Had these stories been set in Sydney, and about a similar struggle brought on by the Global Financial Crisis, aside from being a very different story.
Don’t get me wrong, these stories have their place and in the end many readers will prefer such stories. After all, reader enjoyment trumps all. But for me, the ability to manipulate an entire universe to inform and focus on the thematic truth is an amazing and powerful way to shine a light on something that may otherwise get glossed over. For me, it makes that truth more powerful and makes the novel far more meaningful. When the protagonists’ worlds – relationships, culture, and magics – are all geared to make them an outsider, this is what I connect with.
I think part of this comes from my own worldview as well. We are in a highly politicised era at the moment. This means that no matter what side people are on, there is often a focus on not being wrong, rather than being right. That means pointing out the other person’s mistake rather than admitting our own, reconciling our position with the facts, and moving on.
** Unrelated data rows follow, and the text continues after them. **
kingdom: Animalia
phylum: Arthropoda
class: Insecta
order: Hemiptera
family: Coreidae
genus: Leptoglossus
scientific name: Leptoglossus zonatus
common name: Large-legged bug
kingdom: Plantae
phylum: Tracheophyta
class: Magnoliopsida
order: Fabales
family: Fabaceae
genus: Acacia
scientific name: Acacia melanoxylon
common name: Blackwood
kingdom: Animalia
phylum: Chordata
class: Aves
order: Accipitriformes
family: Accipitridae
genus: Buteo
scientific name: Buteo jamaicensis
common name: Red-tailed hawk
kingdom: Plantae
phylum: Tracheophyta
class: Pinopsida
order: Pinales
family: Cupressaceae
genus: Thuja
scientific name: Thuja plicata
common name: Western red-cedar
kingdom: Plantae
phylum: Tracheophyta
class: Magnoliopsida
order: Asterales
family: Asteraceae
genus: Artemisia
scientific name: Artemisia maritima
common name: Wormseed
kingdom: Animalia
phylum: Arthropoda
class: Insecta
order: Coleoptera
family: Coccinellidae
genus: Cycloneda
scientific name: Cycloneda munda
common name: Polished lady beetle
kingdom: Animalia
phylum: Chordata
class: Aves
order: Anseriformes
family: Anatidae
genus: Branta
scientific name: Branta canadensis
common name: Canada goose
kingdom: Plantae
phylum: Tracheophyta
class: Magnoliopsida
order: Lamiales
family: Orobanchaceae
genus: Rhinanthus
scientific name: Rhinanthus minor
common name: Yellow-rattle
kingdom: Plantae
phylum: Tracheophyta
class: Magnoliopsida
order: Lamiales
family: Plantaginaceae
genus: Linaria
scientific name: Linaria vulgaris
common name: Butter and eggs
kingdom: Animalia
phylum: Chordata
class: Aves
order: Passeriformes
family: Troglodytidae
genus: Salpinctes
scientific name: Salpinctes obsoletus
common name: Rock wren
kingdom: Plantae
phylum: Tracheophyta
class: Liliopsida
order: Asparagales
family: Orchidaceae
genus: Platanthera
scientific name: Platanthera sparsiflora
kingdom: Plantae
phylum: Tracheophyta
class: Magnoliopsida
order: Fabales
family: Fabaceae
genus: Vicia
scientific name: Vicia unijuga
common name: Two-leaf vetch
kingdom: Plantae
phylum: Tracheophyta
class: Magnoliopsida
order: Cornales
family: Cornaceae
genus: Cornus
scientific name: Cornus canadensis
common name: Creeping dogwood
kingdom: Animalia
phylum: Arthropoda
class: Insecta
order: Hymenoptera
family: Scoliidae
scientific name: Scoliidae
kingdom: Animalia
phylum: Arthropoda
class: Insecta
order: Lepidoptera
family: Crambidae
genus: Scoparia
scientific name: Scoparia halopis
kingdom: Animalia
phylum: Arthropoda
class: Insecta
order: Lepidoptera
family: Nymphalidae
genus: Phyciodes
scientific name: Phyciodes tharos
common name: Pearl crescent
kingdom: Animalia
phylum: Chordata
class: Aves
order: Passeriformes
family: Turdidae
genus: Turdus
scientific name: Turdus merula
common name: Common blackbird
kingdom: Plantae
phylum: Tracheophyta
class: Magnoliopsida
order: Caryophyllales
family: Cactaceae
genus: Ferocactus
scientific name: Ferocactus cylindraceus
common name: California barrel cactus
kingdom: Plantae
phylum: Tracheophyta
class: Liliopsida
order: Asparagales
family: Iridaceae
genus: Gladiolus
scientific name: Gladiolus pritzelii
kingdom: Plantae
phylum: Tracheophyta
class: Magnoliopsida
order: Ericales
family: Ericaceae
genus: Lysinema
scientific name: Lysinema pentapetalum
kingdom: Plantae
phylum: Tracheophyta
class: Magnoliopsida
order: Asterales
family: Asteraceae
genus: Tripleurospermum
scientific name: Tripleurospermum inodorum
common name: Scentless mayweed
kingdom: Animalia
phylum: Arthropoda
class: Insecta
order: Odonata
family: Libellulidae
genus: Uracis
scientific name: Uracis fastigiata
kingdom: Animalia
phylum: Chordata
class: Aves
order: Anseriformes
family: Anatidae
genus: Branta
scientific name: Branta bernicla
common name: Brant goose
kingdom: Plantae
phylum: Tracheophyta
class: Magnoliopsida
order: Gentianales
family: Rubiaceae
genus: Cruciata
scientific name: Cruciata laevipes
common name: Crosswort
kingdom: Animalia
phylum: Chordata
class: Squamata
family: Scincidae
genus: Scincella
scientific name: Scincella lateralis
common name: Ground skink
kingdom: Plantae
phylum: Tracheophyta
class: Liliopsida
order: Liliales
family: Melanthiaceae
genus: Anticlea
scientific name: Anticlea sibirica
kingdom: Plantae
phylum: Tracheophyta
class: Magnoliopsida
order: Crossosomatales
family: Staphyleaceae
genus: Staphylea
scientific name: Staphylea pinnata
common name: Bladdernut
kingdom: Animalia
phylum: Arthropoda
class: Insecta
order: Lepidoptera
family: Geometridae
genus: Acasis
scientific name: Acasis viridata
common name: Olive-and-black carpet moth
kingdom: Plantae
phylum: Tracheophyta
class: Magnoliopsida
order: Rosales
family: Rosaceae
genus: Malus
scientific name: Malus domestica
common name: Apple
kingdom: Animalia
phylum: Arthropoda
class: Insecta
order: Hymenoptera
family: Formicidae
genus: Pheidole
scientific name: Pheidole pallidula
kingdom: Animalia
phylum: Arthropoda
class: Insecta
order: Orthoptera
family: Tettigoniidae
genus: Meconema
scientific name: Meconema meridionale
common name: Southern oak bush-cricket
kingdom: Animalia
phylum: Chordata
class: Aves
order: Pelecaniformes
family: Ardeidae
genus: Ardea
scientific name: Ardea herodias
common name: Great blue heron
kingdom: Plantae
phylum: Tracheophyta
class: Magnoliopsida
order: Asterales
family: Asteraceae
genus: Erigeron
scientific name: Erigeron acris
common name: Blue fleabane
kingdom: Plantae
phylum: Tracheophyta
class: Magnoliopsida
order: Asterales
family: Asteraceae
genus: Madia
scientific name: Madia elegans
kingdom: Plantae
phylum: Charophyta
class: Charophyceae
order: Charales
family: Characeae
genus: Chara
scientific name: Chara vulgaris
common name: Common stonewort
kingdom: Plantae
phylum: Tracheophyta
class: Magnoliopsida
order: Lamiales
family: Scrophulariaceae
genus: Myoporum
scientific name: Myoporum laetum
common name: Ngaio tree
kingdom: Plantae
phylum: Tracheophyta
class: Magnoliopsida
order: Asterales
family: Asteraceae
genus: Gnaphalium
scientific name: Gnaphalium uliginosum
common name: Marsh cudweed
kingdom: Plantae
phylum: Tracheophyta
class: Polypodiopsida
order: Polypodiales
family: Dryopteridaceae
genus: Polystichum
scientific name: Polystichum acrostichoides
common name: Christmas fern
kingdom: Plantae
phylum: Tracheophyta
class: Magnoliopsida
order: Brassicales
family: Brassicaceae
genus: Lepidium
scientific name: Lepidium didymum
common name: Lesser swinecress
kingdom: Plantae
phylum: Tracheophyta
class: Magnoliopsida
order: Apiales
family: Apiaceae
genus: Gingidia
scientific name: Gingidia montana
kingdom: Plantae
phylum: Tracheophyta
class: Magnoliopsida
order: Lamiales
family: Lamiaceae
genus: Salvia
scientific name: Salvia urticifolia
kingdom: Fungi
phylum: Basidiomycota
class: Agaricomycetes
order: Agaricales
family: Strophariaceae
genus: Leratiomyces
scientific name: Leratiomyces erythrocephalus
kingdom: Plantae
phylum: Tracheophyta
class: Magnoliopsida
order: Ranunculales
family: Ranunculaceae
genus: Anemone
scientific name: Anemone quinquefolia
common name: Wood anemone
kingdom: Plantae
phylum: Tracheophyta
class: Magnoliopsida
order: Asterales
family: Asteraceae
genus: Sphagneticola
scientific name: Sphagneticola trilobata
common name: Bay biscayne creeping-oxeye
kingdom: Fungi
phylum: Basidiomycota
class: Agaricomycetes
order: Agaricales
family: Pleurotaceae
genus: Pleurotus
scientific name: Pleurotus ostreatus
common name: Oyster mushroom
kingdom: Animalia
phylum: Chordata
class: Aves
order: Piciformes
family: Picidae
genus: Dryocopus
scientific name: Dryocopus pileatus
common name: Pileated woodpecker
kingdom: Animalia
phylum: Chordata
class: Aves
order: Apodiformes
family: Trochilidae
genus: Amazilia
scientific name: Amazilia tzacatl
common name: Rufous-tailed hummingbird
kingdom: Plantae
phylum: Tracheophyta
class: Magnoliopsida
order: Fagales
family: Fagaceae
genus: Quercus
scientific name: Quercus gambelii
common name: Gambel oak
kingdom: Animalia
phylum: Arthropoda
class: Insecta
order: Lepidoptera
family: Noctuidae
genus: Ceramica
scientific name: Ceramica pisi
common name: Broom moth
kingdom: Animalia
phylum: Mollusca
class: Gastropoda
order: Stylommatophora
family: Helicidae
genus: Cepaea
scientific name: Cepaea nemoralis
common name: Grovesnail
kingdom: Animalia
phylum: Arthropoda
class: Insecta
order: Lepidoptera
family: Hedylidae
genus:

We are also in a time in which the media, our public fact presentation and checking engine, are focussed on being first rather than being accurate. This is not an attack on the media either, as they are under immense pressures to produce articles and content with fewer resources and tighter time frames. There are some very good journalists out there, but a simple check of the spelling in news articles these days will show that pressure. The ‘need it now’ push means less fact-checking and editing. Mistakes are made, not just in spelling (which really doesn’t matter as much as the story), but also in the very ‘facts’ presented.
Add to this the information glut we live in, where there is so much information available to us, there is usually enough ‘evidence’ to support multiple, contradictory options.

To use the needle in a haystack metaphor, if digging to the truth a few decades ago used to be just like that – finding a needle in a haystack – then now it is searching a thousand haystacks for a thousand needles. Except it isn’t a matter of one needle per haystack. And there are located in a thousand different locations. And there are fake needles among them too. And the haystacks are on fire.
What fiction does, particularly speculative fiction, is basically cut out the crap. When the plot, characters, and setting are all fake, the only thing left to connect to the readers is to get some sort of truth in the themes. Even better, by knowing that most of it is a lie, the only question the reader really gets to ponder at the deeper philosophical level is that truth. Get rid of the haystacks, essentially, and instead of looking for the needle, have it presented to you.
It might be pushing the metaphor a little to discuss it any further as a needle, but the beauty of great fiction, be it speculative or otherwise, is that it will present the truth to you. Not as an absolute believe-or-you-burn kind of way, but as a debate, consistently showing the virtues and weaknesses of all sides, and leaving it up to the reader to decide which is the best interpretation.
Plenty of people will still enjoy non-fiction and other forms of fiction, and in the entertainment industry of which we are a part, this is paramount. But for me, I enjoy the exploration of concepts and distilling of truth that is critical to the spec fic world. It challenges us by throwing a truth directly in your face and creating a world and story specifically designed to challenge the reader. I have a passion for learning, and for distilling truth. So these ‘lies’ used to emphasise a truth? That is why I love spec fic. That is why it matters to me.